◆ Stored records ◆

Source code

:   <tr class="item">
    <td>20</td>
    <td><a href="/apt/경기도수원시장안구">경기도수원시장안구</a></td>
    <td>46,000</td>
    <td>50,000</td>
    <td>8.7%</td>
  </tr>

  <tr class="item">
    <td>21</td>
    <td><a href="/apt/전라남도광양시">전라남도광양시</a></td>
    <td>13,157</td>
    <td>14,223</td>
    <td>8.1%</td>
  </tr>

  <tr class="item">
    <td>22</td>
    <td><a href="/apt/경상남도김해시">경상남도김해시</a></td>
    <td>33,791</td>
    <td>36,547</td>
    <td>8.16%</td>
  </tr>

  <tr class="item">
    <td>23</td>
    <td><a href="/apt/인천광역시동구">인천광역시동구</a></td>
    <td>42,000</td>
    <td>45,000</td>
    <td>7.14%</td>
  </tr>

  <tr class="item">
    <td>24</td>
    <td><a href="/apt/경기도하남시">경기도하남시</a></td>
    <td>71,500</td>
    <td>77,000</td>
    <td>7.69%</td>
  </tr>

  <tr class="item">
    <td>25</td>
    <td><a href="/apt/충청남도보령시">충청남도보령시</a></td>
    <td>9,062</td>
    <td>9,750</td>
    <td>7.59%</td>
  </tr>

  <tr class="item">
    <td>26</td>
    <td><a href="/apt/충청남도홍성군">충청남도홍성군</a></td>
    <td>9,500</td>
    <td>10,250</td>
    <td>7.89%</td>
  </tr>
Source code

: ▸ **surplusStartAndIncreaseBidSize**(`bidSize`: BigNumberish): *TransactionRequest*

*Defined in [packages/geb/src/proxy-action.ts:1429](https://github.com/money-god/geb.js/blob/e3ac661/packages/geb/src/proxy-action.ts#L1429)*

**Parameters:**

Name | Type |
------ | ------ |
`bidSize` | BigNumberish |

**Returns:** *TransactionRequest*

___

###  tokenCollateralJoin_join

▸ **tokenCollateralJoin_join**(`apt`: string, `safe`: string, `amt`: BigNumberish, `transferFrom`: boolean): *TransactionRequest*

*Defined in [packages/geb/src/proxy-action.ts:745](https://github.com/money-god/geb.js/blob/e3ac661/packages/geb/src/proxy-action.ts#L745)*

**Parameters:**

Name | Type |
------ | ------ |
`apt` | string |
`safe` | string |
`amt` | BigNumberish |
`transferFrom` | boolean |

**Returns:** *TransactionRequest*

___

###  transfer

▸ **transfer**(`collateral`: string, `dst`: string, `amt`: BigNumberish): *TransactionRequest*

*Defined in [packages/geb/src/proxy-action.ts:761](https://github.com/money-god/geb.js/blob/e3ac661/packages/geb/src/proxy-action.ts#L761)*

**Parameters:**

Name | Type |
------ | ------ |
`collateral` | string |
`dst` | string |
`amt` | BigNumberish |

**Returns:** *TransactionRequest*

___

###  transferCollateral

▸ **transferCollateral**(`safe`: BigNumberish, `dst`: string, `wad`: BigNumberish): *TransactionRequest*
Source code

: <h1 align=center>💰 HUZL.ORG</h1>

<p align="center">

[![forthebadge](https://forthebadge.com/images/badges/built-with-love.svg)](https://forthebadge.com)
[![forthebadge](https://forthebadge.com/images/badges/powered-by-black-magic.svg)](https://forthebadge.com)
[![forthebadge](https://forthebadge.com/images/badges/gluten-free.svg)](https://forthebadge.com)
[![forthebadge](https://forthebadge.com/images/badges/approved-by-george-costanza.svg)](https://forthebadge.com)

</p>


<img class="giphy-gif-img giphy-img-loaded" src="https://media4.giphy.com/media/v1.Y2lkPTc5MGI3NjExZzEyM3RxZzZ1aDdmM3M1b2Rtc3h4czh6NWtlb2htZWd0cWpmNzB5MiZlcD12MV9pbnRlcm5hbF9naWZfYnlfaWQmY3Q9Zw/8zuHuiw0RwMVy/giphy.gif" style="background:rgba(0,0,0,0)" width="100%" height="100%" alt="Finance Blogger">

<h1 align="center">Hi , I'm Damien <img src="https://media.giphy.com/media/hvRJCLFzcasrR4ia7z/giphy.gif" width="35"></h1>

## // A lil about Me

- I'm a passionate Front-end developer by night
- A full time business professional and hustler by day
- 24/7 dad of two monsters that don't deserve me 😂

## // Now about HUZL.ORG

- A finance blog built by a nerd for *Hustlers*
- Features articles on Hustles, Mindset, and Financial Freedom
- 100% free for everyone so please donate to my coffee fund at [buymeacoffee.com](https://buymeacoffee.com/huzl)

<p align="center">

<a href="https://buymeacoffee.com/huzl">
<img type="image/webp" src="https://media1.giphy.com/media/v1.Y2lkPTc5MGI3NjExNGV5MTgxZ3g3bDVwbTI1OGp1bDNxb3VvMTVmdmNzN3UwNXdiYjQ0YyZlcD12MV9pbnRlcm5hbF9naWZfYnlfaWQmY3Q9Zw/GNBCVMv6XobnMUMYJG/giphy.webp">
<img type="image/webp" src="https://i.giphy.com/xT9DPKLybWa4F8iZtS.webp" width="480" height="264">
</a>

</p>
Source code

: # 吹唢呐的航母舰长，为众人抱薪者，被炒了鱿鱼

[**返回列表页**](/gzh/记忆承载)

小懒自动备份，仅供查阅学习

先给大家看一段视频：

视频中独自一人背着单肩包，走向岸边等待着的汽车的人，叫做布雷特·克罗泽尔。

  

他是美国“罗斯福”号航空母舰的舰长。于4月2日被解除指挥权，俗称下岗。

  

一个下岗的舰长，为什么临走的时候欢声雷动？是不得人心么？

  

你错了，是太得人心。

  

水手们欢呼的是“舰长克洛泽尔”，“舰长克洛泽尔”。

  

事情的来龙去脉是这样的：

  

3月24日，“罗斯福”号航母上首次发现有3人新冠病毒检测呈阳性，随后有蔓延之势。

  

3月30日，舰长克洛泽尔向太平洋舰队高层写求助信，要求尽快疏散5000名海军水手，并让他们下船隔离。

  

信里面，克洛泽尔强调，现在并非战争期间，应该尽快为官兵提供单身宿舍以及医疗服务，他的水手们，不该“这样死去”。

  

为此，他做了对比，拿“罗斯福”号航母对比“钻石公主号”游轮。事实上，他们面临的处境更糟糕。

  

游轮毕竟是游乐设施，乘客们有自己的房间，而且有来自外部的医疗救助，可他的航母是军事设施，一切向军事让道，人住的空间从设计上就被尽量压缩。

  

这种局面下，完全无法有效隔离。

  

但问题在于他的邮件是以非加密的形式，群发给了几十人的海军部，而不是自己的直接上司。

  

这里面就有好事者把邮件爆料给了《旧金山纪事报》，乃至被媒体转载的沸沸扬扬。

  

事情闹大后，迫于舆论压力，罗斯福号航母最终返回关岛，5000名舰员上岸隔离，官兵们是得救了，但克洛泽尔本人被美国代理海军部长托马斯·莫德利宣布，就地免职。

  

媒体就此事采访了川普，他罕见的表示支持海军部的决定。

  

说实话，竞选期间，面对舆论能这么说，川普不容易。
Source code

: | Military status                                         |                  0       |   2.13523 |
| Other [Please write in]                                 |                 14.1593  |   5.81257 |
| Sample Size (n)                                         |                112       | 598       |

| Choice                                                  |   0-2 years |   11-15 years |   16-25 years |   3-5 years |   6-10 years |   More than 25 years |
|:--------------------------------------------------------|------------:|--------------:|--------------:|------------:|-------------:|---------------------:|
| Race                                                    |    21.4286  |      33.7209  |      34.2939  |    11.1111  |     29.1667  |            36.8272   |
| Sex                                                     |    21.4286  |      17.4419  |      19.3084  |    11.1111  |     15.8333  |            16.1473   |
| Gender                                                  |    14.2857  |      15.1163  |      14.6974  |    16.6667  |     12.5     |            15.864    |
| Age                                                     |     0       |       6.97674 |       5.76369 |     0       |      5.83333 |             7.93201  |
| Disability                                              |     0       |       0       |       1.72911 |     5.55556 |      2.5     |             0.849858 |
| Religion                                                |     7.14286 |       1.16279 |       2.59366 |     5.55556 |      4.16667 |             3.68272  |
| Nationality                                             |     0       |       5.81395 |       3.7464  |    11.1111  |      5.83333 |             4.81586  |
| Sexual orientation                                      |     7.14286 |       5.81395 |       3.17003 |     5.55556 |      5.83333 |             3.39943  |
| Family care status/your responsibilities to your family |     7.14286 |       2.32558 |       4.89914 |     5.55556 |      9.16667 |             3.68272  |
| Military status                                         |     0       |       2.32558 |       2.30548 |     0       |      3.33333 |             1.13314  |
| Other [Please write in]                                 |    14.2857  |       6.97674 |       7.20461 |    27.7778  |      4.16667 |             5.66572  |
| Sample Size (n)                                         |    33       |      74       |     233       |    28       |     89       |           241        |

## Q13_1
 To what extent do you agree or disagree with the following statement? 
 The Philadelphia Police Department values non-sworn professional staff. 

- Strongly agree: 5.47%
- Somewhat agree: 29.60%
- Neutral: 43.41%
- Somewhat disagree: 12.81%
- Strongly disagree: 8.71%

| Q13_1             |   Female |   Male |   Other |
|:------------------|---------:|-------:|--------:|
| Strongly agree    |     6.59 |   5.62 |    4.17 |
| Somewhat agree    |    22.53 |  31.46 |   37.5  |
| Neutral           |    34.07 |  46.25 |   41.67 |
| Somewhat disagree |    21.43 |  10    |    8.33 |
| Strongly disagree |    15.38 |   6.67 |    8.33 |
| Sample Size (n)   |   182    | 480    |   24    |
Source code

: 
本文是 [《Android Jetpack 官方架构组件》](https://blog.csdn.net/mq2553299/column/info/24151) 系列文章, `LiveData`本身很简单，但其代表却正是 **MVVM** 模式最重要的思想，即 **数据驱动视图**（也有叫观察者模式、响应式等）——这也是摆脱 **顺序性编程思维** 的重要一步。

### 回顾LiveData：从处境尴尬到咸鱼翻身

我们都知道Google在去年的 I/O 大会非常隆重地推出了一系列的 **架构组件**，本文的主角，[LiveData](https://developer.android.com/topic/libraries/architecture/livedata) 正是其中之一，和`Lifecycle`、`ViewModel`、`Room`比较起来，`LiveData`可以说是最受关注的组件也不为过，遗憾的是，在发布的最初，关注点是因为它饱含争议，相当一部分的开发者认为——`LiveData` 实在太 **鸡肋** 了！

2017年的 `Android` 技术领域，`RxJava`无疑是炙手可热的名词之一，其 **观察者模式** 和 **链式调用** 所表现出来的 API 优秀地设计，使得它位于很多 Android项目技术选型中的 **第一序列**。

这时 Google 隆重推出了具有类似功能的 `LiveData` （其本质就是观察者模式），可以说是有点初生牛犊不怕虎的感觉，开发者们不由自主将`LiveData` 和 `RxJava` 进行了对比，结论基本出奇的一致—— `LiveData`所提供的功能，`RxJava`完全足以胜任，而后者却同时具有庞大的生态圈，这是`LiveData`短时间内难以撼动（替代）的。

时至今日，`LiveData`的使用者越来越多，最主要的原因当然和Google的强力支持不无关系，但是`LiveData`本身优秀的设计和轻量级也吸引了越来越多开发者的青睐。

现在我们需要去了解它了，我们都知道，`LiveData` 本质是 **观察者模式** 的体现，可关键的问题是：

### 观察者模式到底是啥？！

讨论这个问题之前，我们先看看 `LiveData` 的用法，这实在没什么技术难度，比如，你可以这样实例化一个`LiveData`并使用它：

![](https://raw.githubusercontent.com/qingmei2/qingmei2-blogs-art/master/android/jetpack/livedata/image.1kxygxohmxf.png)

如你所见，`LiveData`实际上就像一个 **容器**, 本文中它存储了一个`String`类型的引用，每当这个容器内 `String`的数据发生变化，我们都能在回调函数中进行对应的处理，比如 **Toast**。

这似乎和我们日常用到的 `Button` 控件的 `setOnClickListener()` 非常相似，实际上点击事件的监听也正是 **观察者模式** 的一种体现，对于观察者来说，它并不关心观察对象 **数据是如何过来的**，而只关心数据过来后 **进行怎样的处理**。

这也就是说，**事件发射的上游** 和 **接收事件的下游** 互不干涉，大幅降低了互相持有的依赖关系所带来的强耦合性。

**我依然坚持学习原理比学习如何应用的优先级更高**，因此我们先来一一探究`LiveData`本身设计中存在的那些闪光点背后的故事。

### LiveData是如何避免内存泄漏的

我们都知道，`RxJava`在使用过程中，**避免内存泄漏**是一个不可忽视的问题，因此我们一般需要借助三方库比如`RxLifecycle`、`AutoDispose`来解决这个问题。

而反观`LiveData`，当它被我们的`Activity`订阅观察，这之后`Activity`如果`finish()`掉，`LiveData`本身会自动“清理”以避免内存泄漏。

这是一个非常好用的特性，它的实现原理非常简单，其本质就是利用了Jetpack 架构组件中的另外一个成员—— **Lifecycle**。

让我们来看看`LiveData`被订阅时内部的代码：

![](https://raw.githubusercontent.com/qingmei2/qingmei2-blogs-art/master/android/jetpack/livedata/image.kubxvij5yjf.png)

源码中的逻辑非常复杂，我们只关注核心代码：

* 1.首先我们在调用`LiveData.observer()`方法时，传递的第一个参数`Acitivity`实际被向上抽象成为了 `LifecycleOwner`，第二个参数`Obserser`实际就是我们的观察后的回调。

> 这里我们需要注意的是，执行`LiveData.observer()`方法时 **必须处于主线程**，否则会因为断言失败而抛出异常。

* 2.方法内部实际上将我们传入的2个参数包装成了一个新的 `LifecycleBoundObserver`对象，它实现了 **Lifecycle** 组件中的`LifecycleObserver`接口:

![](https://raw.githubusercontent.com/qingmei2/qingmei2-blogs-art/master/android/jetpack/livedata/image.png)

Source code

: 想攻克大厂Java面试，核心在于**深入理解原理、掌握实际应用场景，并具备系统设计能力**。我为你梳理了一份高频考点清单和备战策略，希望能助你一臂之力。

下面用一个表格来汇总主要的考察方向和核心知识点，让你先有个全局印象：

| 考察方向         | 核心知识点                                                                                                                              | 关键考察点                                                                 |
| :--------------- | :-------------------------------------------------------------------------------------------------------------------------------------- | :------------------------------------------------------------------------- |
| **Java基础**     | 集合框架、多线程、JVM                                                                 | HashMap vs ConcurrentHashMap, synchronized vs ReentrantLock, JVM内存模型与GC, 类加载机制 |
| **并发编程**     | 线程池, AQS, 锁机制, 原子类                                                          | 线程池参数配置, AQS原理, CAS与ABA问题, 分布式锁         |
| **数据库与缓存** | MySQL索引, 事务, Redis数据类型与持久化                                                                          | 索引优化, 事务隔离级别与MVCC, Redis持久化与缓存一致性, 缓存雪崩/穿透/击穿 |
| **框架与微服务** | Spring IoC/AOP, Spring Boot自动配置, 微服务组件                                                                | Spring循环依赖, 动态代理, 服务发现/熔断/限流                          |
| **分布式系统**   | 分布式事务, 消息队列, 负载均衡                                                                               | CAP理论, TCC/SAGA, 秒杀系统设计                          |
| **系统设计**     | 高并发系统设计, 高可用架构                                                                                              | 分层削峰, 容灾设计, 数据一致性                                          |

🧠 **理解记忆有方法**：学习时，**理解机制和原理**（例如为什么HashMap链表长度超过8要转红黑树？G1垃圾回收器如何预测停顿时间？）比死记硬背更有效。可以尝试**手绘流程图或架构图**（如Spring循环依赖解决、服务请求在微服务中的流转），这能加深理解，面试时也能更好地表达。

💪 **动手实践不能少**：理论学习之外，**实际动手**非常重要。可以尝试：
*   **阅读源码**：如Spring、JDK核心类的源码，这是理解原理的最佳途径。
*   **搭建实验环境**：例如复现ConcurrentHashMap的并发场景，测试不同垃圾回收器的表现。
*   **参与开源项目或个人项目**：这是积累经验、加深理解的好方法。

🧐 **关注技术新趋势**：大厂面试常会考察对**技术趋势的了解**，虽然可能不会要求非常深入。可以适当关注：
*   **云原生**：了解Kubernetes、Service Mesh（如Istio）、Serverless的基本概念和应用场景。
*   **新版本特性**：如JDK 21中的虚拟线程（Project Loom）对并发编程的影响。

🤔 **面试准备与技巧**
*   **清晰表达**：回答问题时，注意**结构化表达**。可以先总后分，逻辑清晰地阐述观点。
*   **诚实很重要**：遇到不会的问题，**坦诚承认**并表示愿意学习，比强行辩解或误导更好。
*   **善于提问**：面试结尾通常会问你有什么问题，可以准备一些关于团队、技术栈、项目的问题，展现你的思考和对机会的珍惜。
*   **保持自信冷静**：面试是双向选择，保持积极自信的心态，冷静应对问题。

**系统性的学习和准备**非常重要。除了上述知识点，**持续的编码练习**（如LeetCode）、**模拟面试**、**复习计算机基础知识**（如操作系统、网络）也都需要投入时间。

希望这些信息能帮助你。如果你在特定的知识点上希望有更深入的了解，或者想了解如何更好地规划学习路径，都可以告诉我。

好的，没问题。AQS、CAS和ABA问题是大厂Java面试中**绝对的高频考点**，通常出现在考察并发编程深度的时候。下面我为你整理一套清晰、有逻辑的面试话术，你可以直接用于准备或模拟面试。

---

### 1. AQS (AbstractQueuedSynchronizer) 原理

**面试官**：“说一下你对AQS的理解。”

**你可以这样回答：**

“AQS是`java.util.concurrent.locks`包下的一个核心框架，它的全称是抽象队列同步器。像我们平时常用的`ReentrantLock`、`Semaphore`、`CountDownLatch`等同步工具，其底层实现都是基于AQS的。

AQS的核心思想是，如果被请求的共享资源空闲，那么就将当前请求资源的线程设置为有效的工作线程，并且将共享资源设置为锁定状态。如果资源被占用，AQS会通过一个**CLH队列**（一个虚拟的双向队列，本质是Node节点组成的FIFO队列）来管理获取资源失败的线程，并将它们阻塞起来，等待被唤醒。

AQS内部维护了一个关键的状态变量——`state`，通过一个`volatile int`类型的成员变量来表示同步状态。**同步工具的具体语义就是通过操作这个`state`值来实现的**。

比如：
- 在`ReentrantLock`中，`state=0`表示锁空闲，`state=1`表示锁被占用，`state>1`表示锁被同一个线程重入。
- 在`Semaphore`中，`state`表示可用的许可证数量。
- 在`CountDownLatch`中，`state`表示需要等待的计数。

◆ EXERCISE PROMPT ◆
Copy the lines of the records, starting at the line containing "AQS的核心思想是，如果被请" and continuing through the final line of the records, keeping every character unchanged.

◆ RESPONSE AREA ◆
AQS的核心思想是，如果被请求的共享资源空闲，那么就将当前请求资源的线程设置为有效的工作线程，并且将共享资源设置为锁定状态。如果资源被占用，AQS会通过一个**CLH队列**（一个虚拟的双向队列，本质是Node节点组成的FIFO队列）来管理获取资源失败的线程，并将它们阻塞起来，等待被唤醒。

AQS内部维护了一个关键的状态变量——`state`，通过一个`volatile int`类型的成员变量来表示同步状态。**同步工具的具体语义就是通过操作这个`state`值来实现的**。

比如：
- 在`ReentrantLock`中，`state=0`表示锁空闲，`state=1`表示锁被占用，`state>1`表示锁被同一个线程重入。
- 在`Semaphore`中，`state`表示可用的许可证数量。
- 在`CountDownLatch`中，`state`表示需要等待的计数。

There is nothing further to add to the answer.